Придворные зашептались, то ли обсуждая новую для себя мысль, то ли Лешека, то ли аптекаря, который на цесаревича взирал с немалою укоризной.
– Не, – Лешек пиявку таки ухватил. – Нельзя, чтобы вся кровь пиявкам…
Он вручил ее несчастную аптекарю, и та, ловко крутанувшись, плюхнулась на белое запястье последнего, приникла жадно. Небось не кормили для пущего эффекту.
Император же застонал.
И Лешек, взявши батюшку за руку, завопил:
– Папенька, не помирайте пока! У меня именины!
И надо полагать, сия фраза вскорости разлетится по двору, а то и не одна, этак к вечеру будут пересказывать речь, которую цесаревич изволил произнести над бренным телом батюшки. Впрочем, чем бы они ни тешились, абы в заговоры не влезали…

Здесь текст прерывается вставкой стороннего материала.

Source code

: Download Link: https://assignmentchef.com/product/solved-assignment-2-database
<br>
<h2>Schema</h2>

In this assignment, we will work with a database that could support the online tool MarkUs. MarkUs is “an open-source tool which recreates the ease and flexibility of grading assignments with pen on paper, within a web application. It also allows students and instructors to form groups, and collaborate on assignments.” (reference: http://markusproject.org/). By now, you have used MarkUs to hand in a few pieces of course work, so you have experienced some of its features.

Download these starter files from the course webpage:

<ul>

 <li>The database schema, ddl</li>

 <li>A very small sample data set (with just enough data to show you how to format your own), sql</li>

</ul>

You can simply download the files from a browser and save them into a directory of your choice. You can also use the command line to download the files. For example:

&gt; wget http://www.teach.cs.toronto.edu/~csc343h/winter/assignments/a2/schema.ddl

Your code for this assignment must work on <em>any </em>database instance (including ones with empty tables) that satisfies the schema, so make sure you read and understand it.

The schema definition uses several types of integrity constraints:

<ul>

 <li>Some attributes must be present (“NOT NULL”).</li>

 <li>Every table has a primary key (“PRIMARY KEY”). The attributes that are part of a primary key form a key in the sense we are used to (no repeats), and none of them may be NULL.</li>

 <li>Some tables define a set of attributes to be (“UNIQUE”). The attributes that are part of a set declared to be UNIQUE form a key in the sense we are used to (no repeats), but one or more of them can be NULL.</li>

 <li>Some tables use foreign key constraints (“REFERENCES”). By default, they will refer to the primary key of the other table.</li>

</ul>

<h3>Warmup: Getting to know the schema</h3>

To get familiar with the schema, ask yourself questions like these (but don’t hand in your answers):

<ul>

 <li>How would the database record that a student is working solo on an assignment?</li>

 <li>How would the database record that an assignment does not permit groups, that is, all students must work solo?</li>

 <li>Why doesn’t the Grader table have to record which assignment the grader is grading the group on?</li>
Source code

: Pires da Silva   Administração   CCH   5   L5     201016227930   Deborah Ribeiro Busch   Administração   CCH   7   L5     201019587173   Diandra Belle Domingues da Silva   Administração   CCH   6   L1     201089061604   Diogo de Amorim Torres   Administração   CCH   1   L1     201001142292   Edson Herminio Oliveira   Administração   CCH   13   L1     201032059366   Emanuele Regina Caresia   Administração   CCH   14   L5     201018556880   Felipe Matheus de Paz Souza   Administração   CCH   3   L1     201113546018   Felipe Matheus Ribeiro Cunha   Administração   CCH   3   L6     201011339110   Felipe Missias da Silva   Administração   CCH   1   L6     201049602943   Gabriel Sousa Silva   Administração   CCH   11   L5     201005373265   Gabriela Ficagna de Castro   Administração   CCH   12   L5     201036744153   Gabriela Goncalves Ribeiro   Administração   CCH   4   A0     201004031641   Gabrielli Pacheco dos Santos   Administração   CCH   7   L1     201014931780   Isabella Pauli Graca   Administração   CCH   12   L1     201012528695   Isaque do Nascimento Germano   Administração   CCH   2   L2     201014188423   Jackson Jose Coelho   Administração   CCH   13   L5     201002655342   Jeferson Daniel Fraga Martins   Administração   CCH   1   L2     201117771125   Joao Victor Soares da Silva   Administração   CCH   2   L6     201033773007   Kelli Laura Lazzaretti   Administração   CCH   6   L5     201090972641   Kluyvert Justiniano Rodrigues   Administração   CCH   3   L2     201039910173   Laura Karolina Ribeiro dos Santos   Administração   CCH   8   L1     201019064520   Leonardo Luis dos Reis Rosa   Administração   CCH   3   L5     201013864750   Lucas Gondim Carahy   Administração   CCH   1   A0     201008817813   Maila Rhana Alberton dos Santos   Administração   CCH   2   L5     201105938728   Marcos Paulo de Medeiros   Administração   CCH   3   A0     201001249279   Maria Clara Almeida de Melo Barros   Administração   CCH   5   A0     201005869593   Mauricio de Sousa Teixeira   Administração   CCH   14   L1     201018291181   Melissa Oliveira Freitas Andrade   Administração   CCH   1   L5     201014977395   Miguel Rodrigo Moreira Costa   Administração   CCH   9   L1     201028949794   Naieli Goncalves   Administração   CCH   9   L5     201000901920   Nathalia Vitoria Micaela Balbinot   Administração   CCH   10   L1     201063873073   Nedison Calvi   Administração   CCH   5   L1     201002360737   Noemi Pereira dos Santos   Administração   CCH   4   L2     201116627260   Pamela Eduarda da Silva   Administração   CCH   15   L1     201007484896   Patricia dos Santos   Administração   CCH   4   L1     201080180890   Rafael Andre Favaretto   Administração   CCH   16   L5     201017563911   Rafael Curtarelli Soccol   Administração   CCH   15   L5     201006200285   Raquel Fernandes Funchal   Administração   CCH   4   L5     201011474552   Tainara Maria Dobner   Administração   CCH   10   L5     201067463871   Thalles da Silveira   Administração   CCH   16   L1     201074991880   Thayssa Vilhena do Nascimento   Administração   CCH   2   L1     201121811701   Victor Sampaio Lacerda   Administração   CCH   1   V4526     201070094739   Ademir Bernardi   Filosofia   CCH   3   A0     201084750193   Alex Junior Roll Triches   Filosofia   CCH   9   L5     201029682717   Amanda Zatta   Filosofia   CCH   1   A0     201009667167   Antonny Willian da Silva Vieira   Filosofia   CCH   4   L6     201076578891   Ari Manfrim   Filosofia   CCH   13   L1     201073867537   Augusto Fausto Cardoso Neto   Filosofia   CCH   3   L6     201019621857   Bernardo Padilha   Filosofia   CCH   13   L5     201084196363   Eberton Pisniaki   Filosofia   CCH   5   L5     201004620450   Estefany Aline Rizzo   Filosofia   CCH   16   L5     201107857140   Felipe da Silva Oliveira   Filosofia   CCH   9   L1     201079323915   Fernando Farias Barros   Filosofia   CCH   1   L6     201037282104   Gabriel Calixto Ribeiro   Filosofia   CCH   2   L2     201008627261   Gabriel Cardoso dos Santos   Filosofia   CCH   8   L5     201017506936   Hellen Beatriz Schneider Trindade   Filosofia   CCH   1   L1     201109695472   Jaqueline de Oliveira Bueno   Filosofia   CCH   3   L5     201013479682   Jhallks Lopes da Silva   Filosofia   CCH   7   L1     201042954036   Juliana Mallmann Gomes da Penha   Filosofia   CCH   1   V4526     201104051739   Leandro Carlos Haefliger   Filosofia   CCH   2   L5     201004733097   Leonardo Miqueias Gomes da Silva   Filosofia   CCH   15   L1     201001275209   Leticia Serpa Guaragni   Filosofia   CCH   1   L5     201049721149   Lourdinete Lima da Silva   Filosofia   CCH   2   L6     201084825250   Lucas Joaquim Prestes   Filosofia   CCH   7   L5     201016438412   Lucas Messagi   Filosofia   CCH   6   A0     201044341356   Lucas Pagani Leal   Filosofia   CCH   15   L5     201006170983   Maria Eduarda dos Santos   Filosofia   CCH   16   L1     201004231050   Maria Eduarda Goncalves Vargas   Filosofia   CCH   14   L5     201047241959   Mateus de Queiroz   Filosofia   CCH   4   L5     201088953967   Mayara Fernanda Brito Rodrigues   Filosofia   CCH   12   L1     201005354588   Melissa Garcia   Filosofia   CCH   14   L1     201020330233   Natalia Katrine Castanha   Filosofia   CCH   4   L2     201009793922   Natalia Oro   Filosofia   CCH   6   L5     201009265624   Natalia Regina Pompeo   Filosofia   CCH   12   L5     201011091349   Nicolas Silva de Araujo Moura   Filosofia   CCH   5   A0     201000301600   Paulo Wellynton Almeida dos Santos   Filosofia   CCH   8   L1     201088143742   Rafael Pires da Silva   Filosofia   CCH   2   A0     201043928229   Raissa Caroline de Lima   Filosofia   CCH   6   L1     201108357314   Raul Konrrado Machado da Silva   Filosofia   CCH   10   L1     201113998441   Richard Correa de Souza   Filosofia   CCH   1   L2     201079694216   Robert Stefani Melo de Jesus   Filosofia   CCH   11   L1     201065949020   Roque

– Подите все прочь, – его императорское величество приподнялся на подушках. – Думать буду… о делах… государственных…
Лицо его было красно и раздуто. Бородка всклокочена, а серьга в ухе поблескивала как-то слишком уж ярко, будто маслом ее натерли.
Но главное, ослушаться батюшку не посмели, и вскорости приемный кабинет его опустел, осталась лишь банка с пиявками, которые из этой банки норовили выползти.
– Гадость какая, – пробормотал Лешек, банку двумя пальчиками поднимая. Он перенес ее на слегка запылившийся столик и водрузил поверх бумаг. Кажется, кто-то что-то там просил, то ли титулов, то ли земель, то ли еще каких неотложных милостей.
– Не скажи, – его императорское величество потер шею. – Ишь, взопрел…
Он стянул через голову рубаху, которой и обтерся.
– Вот никогда не любил этой заразы… – Александр поскреб плечо, на котором расцвела красная сыпь. – Зато вышло, по-моему, убедительно…
– А это…
– Матушка твоя расстаралась. Сказала, полезно будет кровь почистить.
– Ага… от этой чистоты вон и пиявки дохнут, – проворчал Лешек, но больше для порядку, поскольку матушка точно не навредит, да и он сам не чувствовал отравы.
Его императорское величество устроился в кресле, плеснул себе компоту, яблочного с клюквой, до которого весьма охоч был, пусть и являлся сей компот питием обыкновенным, лишенным всякого изящества, и велел:
– Говори уже…
Лешек ущипнул себя за ухо и вздохнул, ибо разговор предстоял непростой:
– Папенька… Я вот как-то никогда и не спрашивал особо, как получилось, что ты, гм, как бы это выразиться, в императоры вышел… Но теперь… Ты же читал Митькины доклады?
Читал, тут и думать нечего.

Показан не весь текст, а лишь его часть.